What does it mean to be “good” at something anyway? We want to be these “good” mothers and wives, yet what in the world are we intending? To win awards for best behaved child or happiest husband or most immaculate home? I’ll have anyone know that to call anything “good” is to look at the heart and not at external factors, yet in the professional world of outside-the-home work, to call something “good” means to call it “effective.” And, so, what makes a mom and wife “effective”? That question sounds so silly. The answer is obviously love. Yes and no, though. There is more to it. (Of course there is.)
Motherhood (or “good”/effective motherhood, that is) is about consistent, constant, tender love and care. Lofty, I’ll say, but important to keep in mind. The role of a “good” wife is a little trickier, but it still has everything to do with consistency, constancy, and the tenderness with which love and care are given. Our children and our husband have an emotional part in them that our homes do not have (well, our homes can have a “feeling tone,” which is related to whether it has a positive or negative “tone” to it and how it “feels” to those living in it – is it welcoming? Inviting? Warm? A place that makes you “feel good” and that makes you feel accepted?). To do our “jobs” well as the stay-at-home moms and wives that we are means that we will take into account the emotional element of the people we serve and that we will treat them well – with kindness, empathy, gentleness, and honesty.
So I just really want to get to the whole point of this. Want to know the profound turning point for me? The thing I realized that changed it all and that gave me the joy that I now have? (And it’s similar to what we all realize and feel no matter what we do in life – that we are exactly where we need to be in our lives and that we are doing what we were meant to do and that we are headed in the right direction, even despite disappointments and set-backs and obstacles and challenges – understanding, of course, that our challenges are simply the opportunities by which we grow our true, authentic selves and develop the character that makes our heart strong, vibrant, and resilient.)
It was when I realized that I wanted to do what I was doing. That it was something that I wanted for myself and my family. Even though I was wrestling with the regular feelings of insecurity, frustration, and unsettledness that we grown-ups often feel when we are doing some real growing up, I was able to see through it all and separate out from it the clear fact that I wanted to do this. Both that it was a true desire of my heart and that the desire was mine and no one else’s for me.
In other words, I hadn’t entered in to this arrangement against my will, nor did I feel that I was doing it only to please someone else or to earn their approval of me. I’m sure plenty of women do this because they are trying to make their husbands happy, their children happy, their parents happy, or their God happy. But for me, I did it and still do it because I knew that it would make my own self happy.

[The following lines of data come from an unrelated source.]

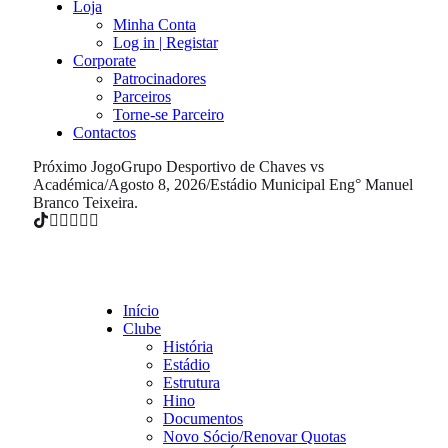
Loja
Minha Conta
Log in | Registar
Corporate
Patrocinadores
Parceiros
Torne-se Parceiro
Contactos
Próximo Jogo
Grupo Desportivo de Chaves vs
Académica
/
Agosto 8, 2026
/
Estádio Municipal Eng° Manuel
Branco Teixeira.
Início
Clube
História
Estádio
Estrutura
Hino
Documentos
Novo Sócio/Renovar Quotas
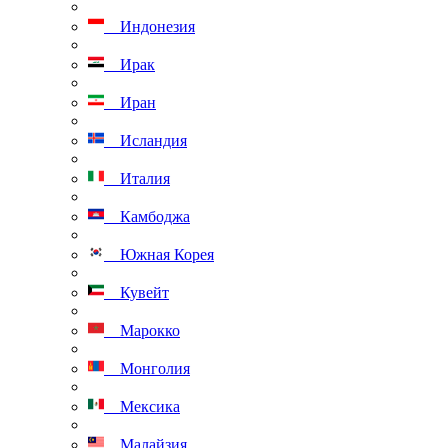
Индонезия
Ирак
Иран
Исландия
Италия
Камбоджа
Южная Корея
Кувейт
Марокко
Монголия
Мексика
Малайзия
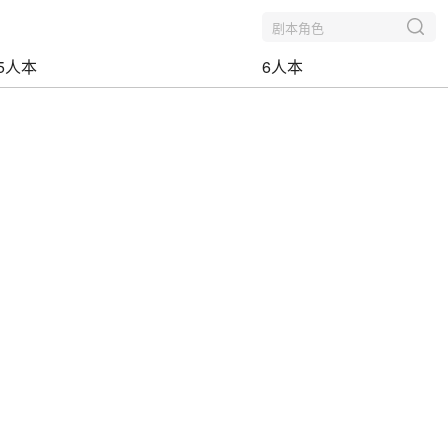
剧本角色
5人本
6人本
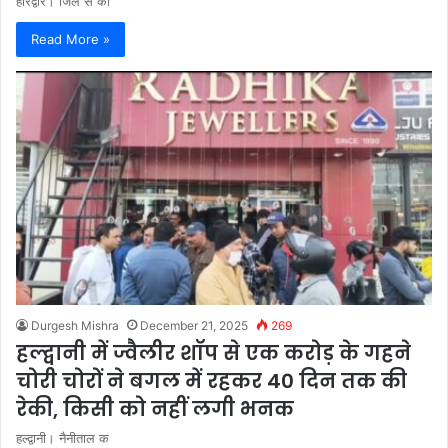
हरिद्वार। जिले से का
Read More »
Durgesh Mishra
December 21, 2025
269
हल्द्वानी में ज्वैलीर शॉप से एक करोड़ के गहने
चोरी चोरों ने बगल में रहकर 40 दिन तक की
रेकी, किसी को नहीं लगी भनक
हल्द्वानी। नैनीताल क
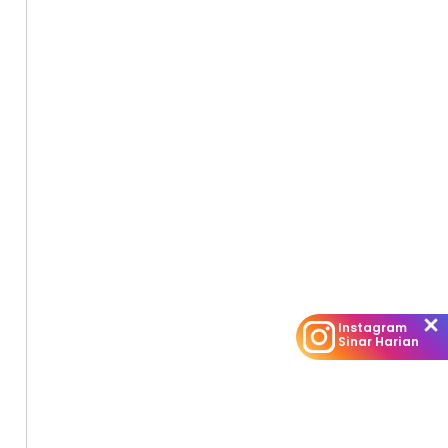
Instagram
Sinar Harian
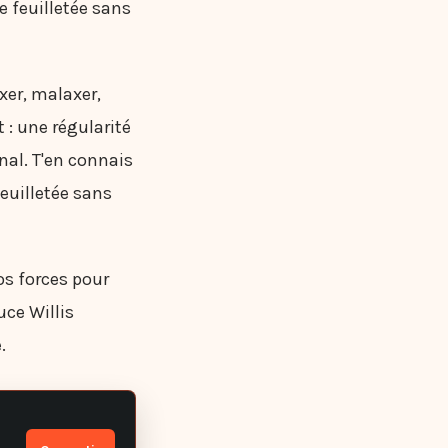
e feuilletée sans
ixer, malaxer,
t : une régularité
nal. T'en connais
euilletée sans
os forces pour
uce Willis
.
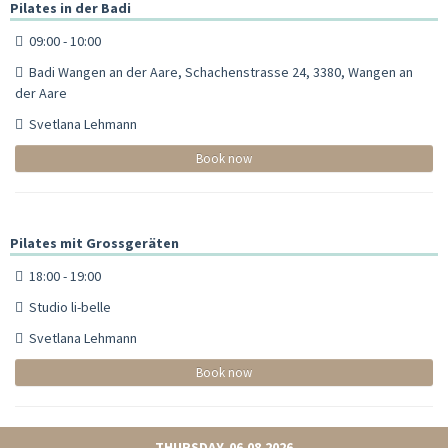
Pilates in der Badi
09:00 - 10:00
Badi Wangen an der Aare, Schachenstrasse 24, 3380, Wangen an
der Aare
Svetlana Lehmann
Book now
Pilates mit Grossgeräten
18:00 - 19:00
Studio li-belle
Svetlana Lehmann
Book now
THURSDAY, 06.08.2026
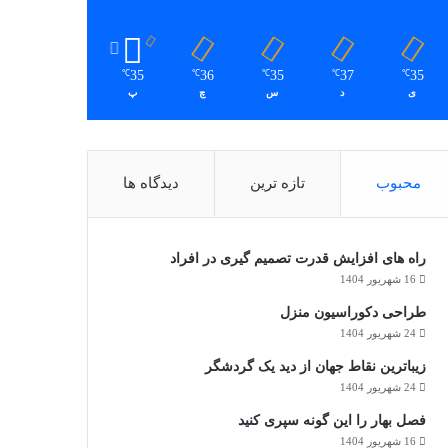
35
36
35
37
35
℃
℃
℃
℃
℃
ی
د
س
چ
پ
محبوب
تازه ترین
دیدگاه ها
راه های افزایش قدرت تصمیم گیری در افراد
16 شهریور 1404
طراحی دکوراسیون منزل
24 شهریور 1404
زیباترین نقاط جهان از دید یک گردشگر
24 شهریور 1404
فصل بهار را این گونه سپری کنید
16 شهریور 1404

And here is where the issue of women staying home gets ripped open. What makes a women get to a place in her life where she feels happy – fulfilled, even – by giving up a career of her own for caring for her own children and by trading her independence and her professional identity and academic reputation (all of which contributes to the autonomy that we women have fought to have more of over ourselves, as history played out and is still playing out) for willful dependence on a man (who may or may not be kind and loving himself)? What makes a woman do that? Is she mentally and emotionally sick? Is it codependence learned in childhood? Is it fear, anxiety, a need to control? A desire to compete and be the “best” at the one thing that makes her a woman? Certainly, a combination of these and more factor into it at first. But those who make it through and become better, healthier people as a result of the staying-home journey are those who realize, at some point, that they really do – really and truly – want this for themselves, beyond wanting it for their children, husband, and family.
Those who martyr themselves will do it (and will continue to do it despite erroneously sacrificing their own self) do it only for their children, so that their children can have consistent interaction with their mother, among other reasons. Noble, isn’t it? Those women will have surely earned their ticket through the pearly gates if they exist (of course they do). But this does not produce joy – the kind of joy that is needed, nay, required for long-term enjoyment of this self-sacrificing role. If a woman can’t do it for herself, so that she can know that she’s doing what she is doing because it is what she wants to do (and, therefore, makes conscious and deliberate efforts to do it effectively), then she owes it to herself to find another way to invest her life.
As I’ve heard it put before, some moms who re-entered the workforce outside the home after spending a year or so with their child at home feel that having their own separate life and furthering their professional identity made them better moms because they were becoming better people through “having a job”/“being employed” (and that they got a break from their kids – because even with an outside job, you still have to come home to your kids at some point. You can never really escape it. Do you see how we women can feel “trapped” by performing our biological function of bearing children?).
That is it. Do what you’ve got to do to be a better person. If that is not happening through vocational motherhood as it has the potential to do, and if you get to a point where you no longer are willing to subject yourself to the discomforts and often distresses and anguish (dare I say suffering?) that accompany 24/7 stay-at-home motherhood, then yes. It is time to do something else during the eight hour work day. There are no bonus points for anyone (not even your children) if you stay home with your children but don’t really want to.